WHAT THIS TASK INVOLVES:
Could you copy out all the lines in the material below where the word "none" occurs?

○ ○ ○ ○ ○

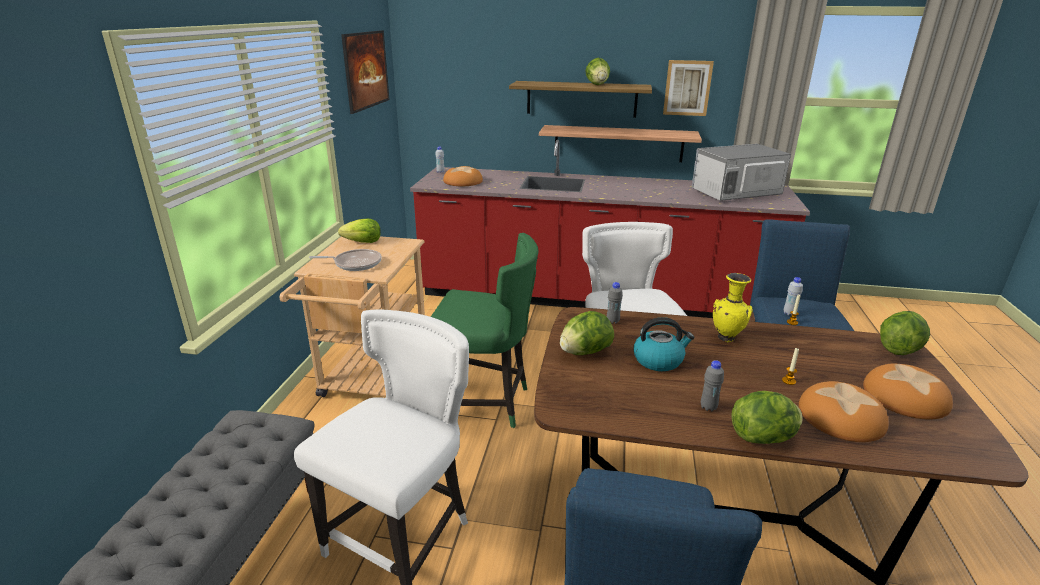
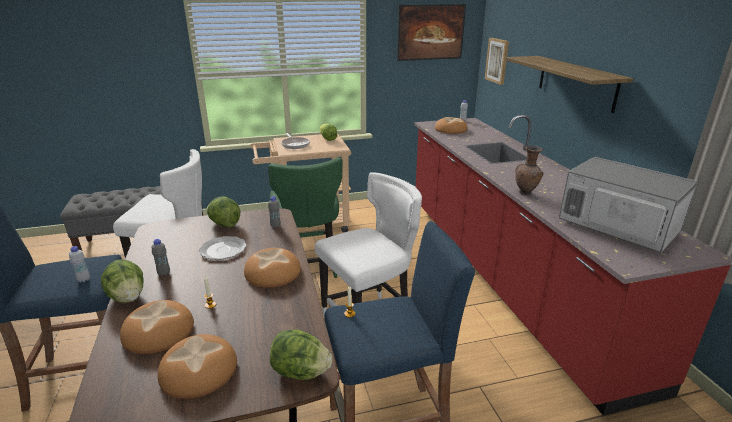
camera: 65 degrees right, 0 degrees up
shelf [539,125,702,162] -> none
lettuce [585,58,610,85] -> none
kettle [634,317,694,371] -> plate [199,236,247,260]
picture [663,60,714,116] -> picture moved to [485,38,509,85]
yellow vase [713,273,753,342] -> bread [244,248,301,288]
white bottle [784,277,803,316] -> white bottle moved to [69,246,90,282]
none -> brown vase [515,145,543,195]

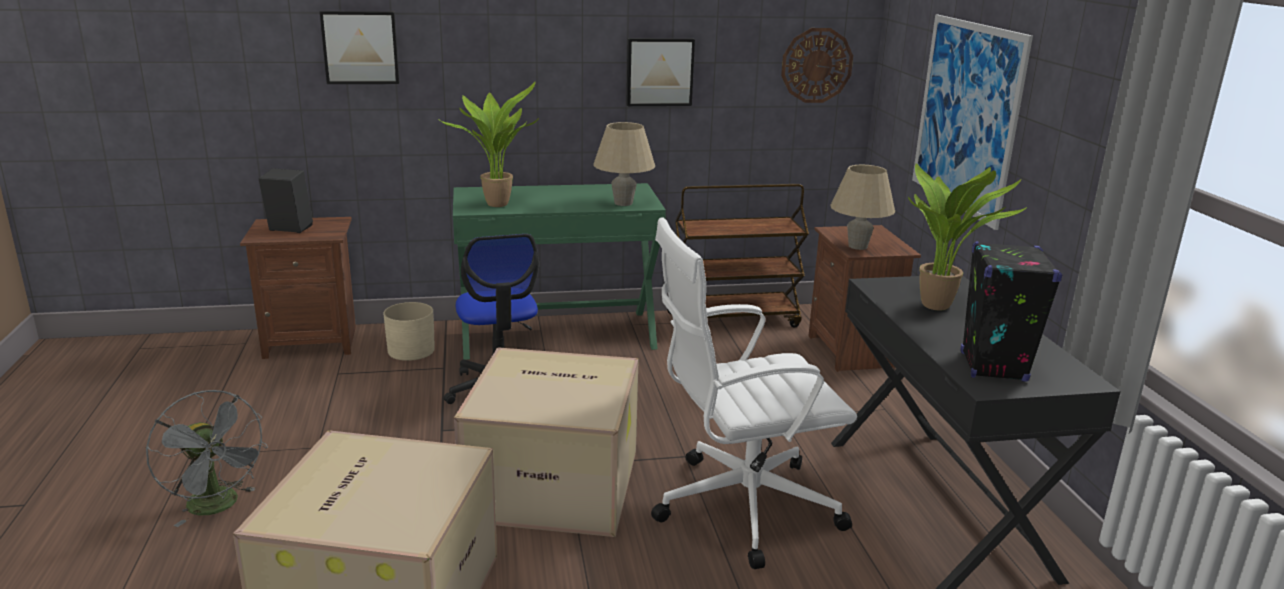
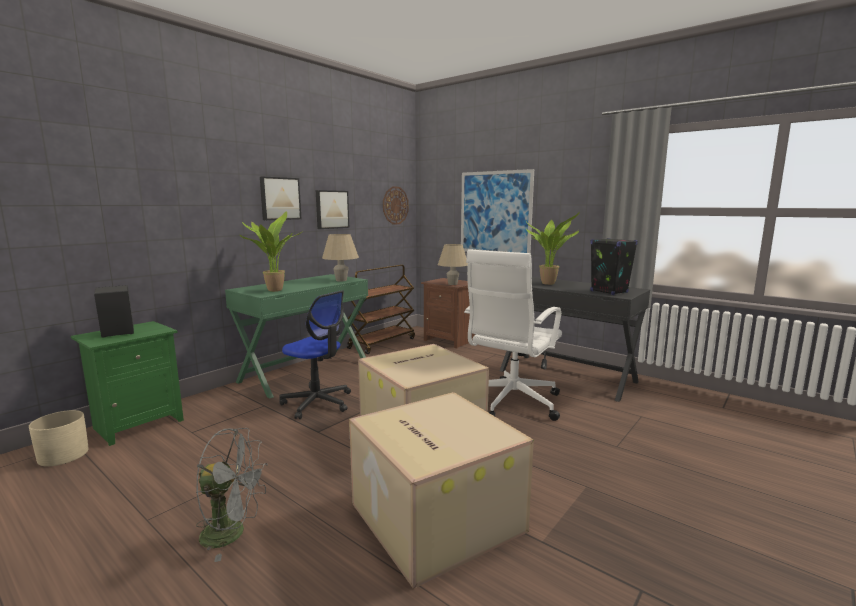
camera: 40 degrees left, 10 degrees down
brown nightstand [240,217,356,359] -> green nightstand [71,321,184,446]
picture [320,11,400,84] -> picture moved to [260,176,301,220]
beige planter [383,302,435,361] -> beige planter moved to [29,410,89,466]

○ ○ ○ ○ ○

OUTPUT FOR THIS EXERCISE:
shelf [539,125,702,162] -> none
lettuce [585,58,610,85] -> none
none -> brown vase [515,145,543,195]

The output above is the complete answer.